We attract attention with “expressive gestures”, “live facial expressions” and plasticity. With this exhibition we also want to attract attention to ourselves through artistic means, to share our creativity with you, dear friends!

Our school educates children from families of deaf and hearing parents. In the second case, the child is often raised as if simultaneously in two cultures. Hearing culture and deaf culture have differences. But in any case, the child’s visual activity, which he is just beginning to master, needs qualified guidance from an adult.

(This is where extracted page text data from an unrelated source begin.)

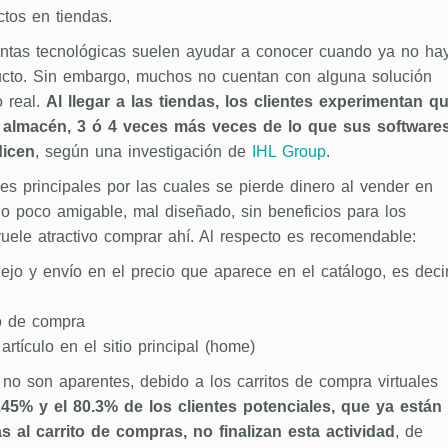
tos en tiendas.
ientas tecnológicas suelen ayudar a conocer cuando ya no ha
ucto. Sin embargo, muchos no cuentan con alguna solución
o real.
Al llegar a las tiendas, los clientes experimentan q
 almacén, 3 ó 4 veces más veces de lo que sus software
dicen
, según una investigación de
IHL Group
.
s principales por las cuales se pierde dinero al vender en
tio poco amigable, mal diseñado, sin beneficios para los
vuele atractivo comprar ahí. Al respecto es recomendable:
ejo y envío en el precio que aparece en el catálogo, es decir
so de compra
rtículo en el sitio principal (home)
o son aparentes, debido a los carritos de compra virtuales
.45% y el 80.3% de los clientes potenciales, que ya están
s al carrito de compras, no finalizan esta actividad
, de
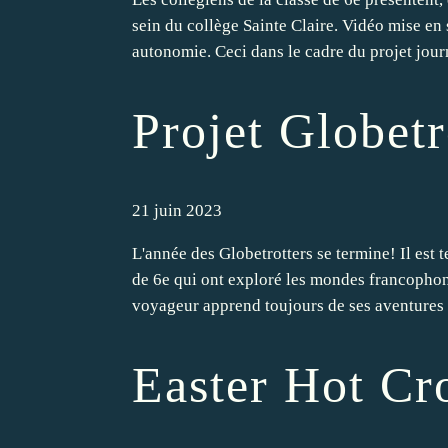
sein du collège Sainte Claire. Vidéo mise en
autonomie. Ceci dans le cadre du projet jour
Projet Globetr
21 juin 2023
L'année des Globetrotters se termine! Il est 
de 6e qui ont exploré les mondes francopho
voyageur apprend toujours de ses aventures :
Easter Hot Cr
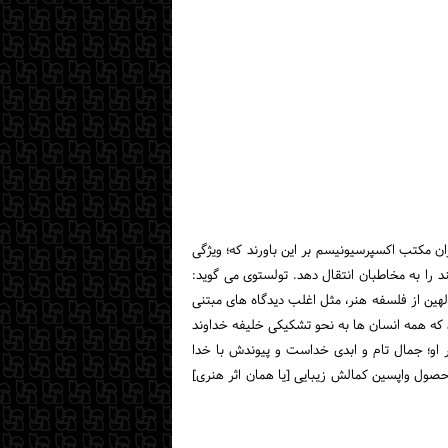
ان مکتب اکسپرسیونیسم بر این باورند که؛ ویژگی‌
د را به‌ مخاطبان‌ انتقال‌ دهد. تولستوی می گوید:
هین از فلسفه هنر، مثل اغلب دیدگاه های مبتنی
 که همه انسان ها به نحو تشکیکی خلیفه خداوند
ر او؛ جمال تام و ابدی خداست و پیوندش با خدا
 حصول واپسین کمالش زیبایی [یا همان اثر هنری]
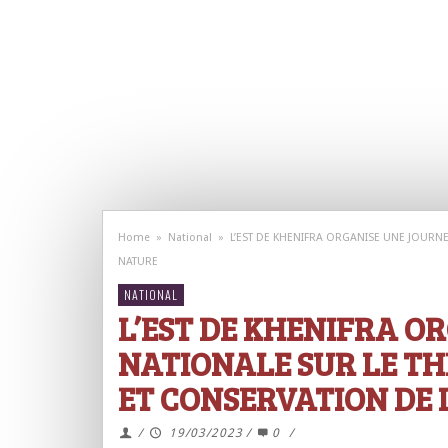
Home
»
National
»
L’EST DE KHENIFRA ORGANISE UNE JOURN
NATURE
NATIONAL
L’EST DE KHENIFRA O
NATIONALE SUR LE TH
ET CONSERVATION DE
/
19/03/2023
/
0
/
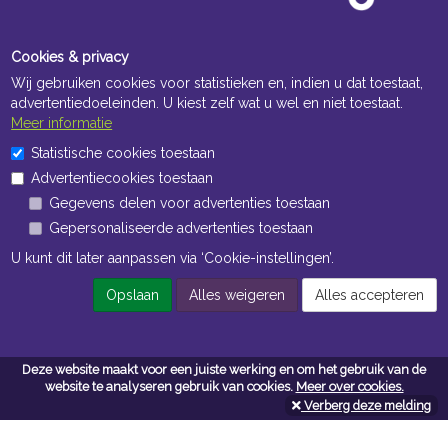
Cookies & privacy
Wij gebruiken cookies voor statistieken en, indien u dat toestaat,
advertentiedoeleinden. U kiest zelf wat u wel en niet toestaat.
Meer informatie
Statistische cookies toestaan
Openingstijden Kantoor
Advertentiecookies toestaan
ma t/m vr 8:30 uur tot 17:00 uur
Gegevens delen voor advertenties toestaan
Gepersonaliseerde advertenties toestaan
Openingstijden Magazijn
U kunt dit later aanpassen via ‘Cookie-instellingen’.
ma t/m vr 7:00 uur tot 16:30 uur
Opslaan
Alles weigeren
Alles accepteren
Navigatie
Deze website maakt voor een juiste werking en om het gebruik van de
Algemene voorwaarden
website te analyseren gebruik van cookies.
Meer over cookies.
Verberg deze melding
Privacy
Cookiebeleid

At our school, this is an artist-painter, a teacher with a hearing impairment, Andrey Olegovich Ignatenko. Currently a graduate of the Belarusian State Academy of Arts. Andrey is well versed in the fine arts, in children's creativity, and masters all the necessary methods and methods, so he manages to develop in each student the creative abilities inherent in nature. Classes with such a teacher give children the joy of learning and creativity. Having felt this feeling once, the child will strive to experience it again and again, in his drawings and crafts to tell about what he learned, saw, and experienced.

For the aesthetic education of children and for the development of their visual abilities, acquaintance with works of fine art in the National Art Museum is of great importance.

The brightness and expressiveness of images in paintings, sculpture, architecture and works of applied art evoke aesthetic experiences, help to perceive the phenomena of life more deeply and fully and find figurative expressions of one’s impressions in drawing, modeling, and appliqué.

We want to share our artistic taste with the hearing world and erase the boundaries that still exist between the macro-society of the hearing and the micro-society of the deaf!